# Fun dog show. 27th August, near Dartford,kent



## Tollisty (May 27, 2008)

Fun dog show, 19 novelty classes including fancy dress, best rescue, best crossbreed, etc.

The Ship Inn
Green st. Green
Darenth
Kent
DA2 8DP

Entries from 11.00, Judging starts 12.00

Rosettes to 6th place and a prize for every class winner.

Refreshments available.

Proceeds to Animal samaritans


----------



## PennyH (Dec 30, 2008)

We are hoping to go along. Do you know if there is parking close to the ring as my husband cannot walk too far as he is disabled?


----------



## Tollisty (May 27, 2008)

The parking is just outside the pub. Not far.


----------



## jessicalily1 (Aug 18, 2011)

Hi, I have a nearly 18 weeks old standard labradoodle bitch. Do you think she is old enough to take part in the competition for the best crossbreed?
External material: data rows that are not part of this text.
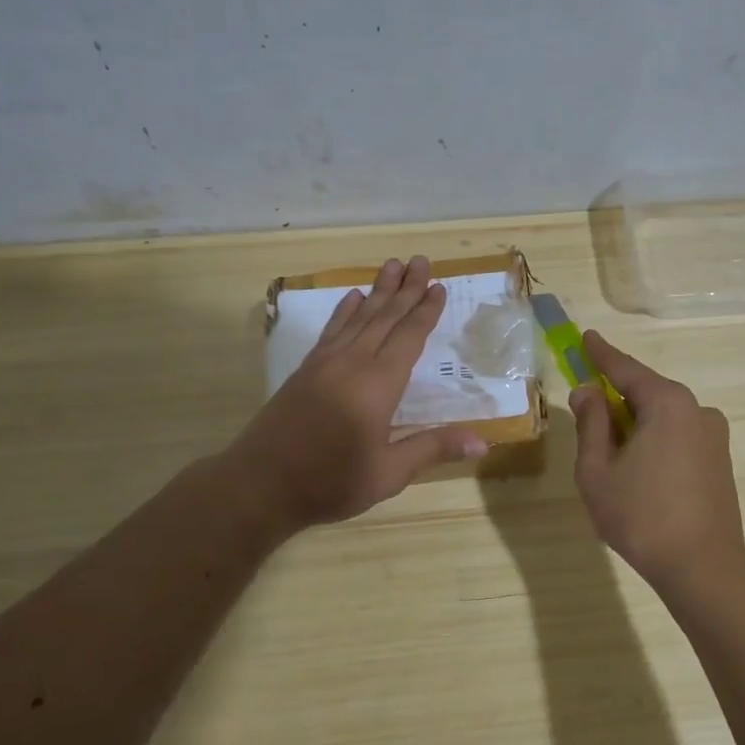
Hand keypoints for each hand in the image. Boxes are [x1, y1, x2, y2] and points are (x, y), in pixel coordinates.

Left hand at [233, 256, 486, 528]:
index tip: (437, 286)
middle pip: (384, 317)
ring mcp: (325, 363)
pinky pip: (332, 330)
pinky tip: (352, 297)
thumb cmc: (331, 481)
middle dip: (405, 288)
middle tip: (420, 260)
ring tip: (392, 265)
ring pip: (358, 317)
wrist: (260, 484)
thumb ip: (433, 448)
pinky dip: (344, 311)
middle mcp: (353, 363)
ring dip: (377, 290)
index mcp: (379, 384)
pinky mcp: (305, 370)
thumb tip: (483, 439)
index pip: (408, 337)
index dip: (425, 311)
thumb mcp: (389, 473)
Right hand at [569, 330, 744, 591]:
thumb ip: (591, 424)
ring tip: (610, 458)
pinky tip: (638, 474)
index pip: (626, 369)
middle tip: (587, 409)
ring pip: (662, 418)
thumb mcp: (598, 470)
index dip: (601, 354)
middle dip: (615, 398)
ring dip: (634, 426)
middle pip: (646, 393)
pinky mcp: (719, 461)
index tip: (586, 337)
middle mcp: (697, 410)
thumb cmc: (642, 517)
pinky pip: (677, 437)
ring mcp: (714, 436)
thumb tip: (588, 392)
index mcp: (667, 404)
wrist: (703, 569)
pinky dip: (653, 442)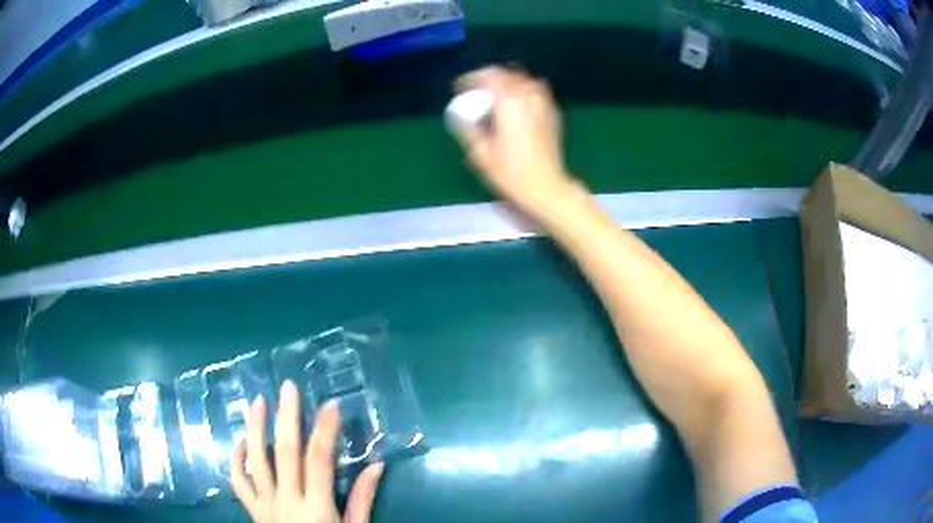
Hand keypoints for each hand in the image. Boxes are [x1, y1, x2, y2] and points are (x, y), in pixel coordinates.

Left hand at [230, 381, 383, 522]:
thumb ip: (362, 499)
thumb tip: (377, 465)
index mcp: (316, 507)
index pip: (319, 461)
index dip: (325, 430)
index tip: (331, 404)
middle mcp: (286, 500)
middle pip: (285, 452)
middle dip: (288, 417)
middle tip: (289, 387)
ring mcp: (264, 504)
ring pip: (255, 460)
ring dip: (255, 428)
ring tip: (258, 402)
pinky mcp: (251, 509)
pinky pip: (237, 481)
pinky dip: (235, 459)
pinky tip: (240, 441)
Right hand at [453, 66, 573, 216]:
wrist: (546, 187)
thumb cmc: (511, 172)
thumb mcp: (480, 153)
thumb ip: (469, 128)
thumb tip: (462, 116)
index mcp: (509, 101)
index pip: (489, 75)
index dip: (471, 78)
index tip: (459, 88)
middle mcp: (529, 95)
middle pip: (507, 74)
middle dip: (489, 78)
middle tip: (476, 90)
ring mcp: (544, 103)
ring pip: (524, 80)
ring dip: (508, 83)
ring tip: (495, 95)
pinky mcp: (553, 113)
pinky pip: (536, 91)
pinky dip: (523, 91)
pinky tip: (516, 104)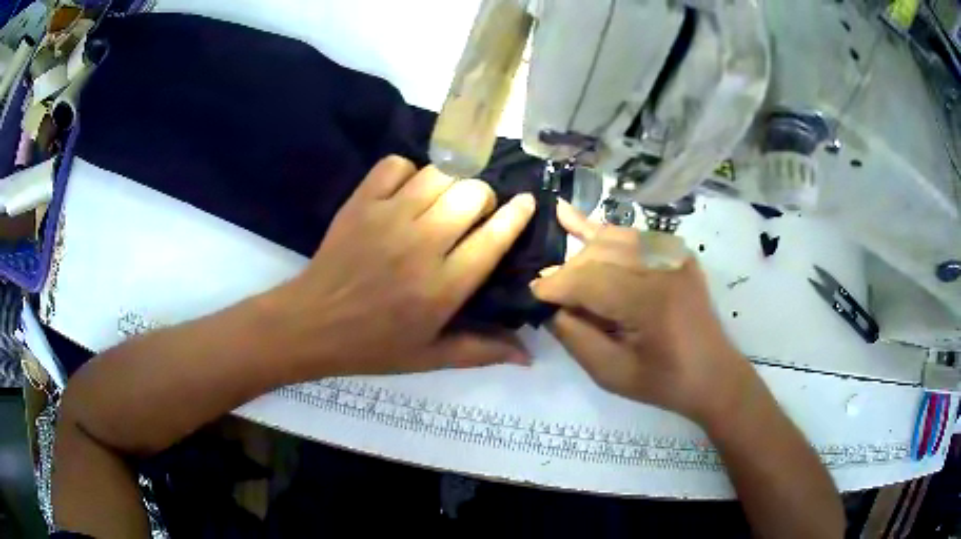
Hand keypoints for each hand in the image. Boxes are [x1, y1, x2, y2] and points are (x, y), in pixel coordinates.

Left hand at [266, 156, 535, 376]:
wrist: (312, 325)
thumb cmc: (373, 346)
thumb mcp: (430, 357)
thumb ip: (482, 352)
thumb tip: (529, 356)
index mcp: (444, 286)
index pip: (494, 237)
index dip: (517, 214)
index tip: (526, 203)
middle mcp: (422, 244)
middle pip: (472, 193)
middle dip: (483, 198)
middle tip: (472, 214)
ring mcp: (388, 217)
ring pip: (439, 174)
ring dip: (450, 183)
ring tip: (441, 202)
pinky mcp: (361, 202)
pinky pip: (396, 165)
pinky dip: (408, 172)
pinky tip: (405, 193)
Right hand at [532, 201, 752, 423]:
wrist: (714, 374)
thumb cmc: (664, 382)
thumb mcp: (611, 374)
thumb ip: (575, 337)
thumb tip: (552, 305)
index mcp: (650, 302)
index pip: (589, 280)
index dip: (555, 285)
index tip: (531, 293)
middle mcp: (662, 267)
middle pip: (598, 254)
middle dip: (568, 271)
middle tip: (550, 291)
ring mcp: (673, 255)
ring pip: (612, 238)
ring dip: (583, 251)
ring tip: (560, 264)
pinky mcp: (676, 252)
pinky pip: (632, 237)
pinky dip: (604, 234)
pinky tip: (574, 218)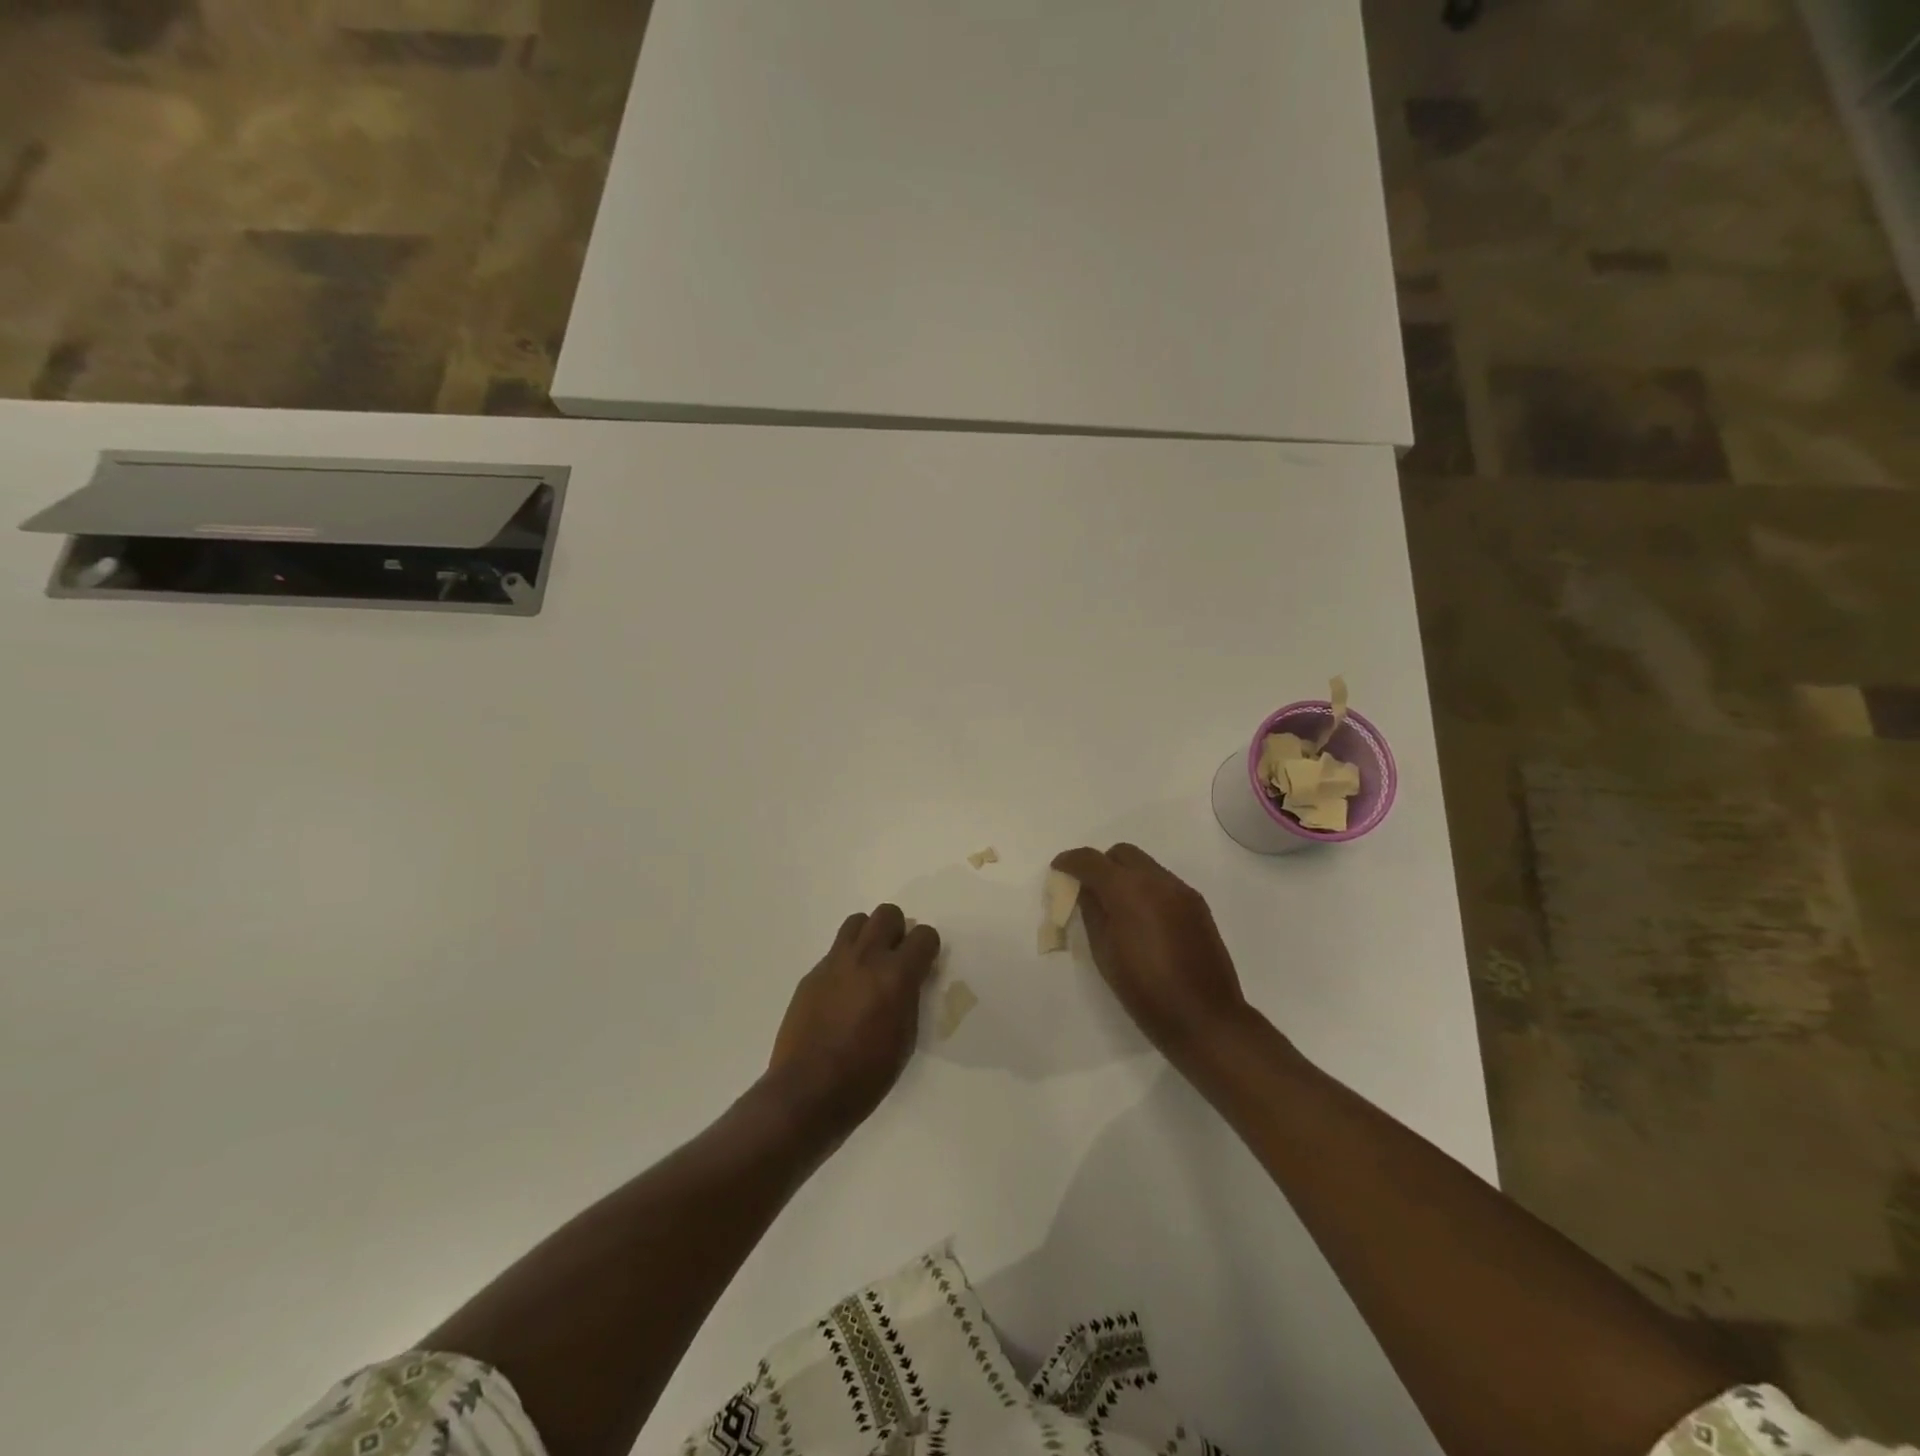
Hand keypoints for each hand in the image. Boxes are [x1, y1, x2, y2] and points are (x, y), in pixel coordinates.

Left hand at [767, 904, 940, 1135]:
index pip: (924, 936)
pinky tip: (843, 993)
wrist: (808, 1091)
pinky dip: (846, 961)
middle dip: (898, 931)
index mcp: (896, 975)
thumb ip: (909, 998)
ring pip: (857, 922)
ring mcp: (835, 962)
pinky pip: (835, 951)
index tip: (924, 964)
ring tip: (869, 966)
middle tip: (896, 960)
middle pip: (887, 914)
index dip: (928, 948)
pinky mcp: (812, 974)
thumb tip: (908, 980)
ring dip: (869, 936)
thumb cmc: (866, 1075)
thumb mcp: (905, 1038)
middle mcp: (866, 958)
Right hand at [1051, 843, 1249, 1066]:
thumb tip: (1086, 891)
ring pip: (1146, 865)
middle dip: (1101, 864)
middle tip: (1089, 890)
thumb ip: (1092, 912)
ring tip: (1116, 907)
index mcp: (1128, 890)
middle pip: (1121, 853)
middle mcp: (1157, 880)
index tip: (1059, 870)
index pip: (1091, 860)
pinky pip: (1164, 882)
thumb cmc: (1144, 991)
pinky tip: (1143, 919)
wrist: (1205, 1018)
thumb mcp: (1104, 953)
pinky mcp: (1198, 905)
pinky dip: (1146, 889)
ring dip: (1125, 876)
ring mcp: (1182, 891)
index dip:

If they allow a puppy to take part in the competition, what sorts of requirements does she need to get in? Many thanks.


----------



## Tollisty (May 27, 2008)

It's not held under KC rules, so any dog can enter


----------



## charliedp (Aug 22, 2011)

Hi there

I have 4 dogs I'd like to bring - re. the parking - can you tell me a bit more information - I normally leave the boot open for them but obviously don't want them parked out of view or left on a main road.

Thanks
Dawn


----------



## Tollisty (May 27, 2008)

The parking is on grass just outside the pub, you can't see the cars from the ring. The show is in the garden of the pub. There isn't much shade in the car park.


----------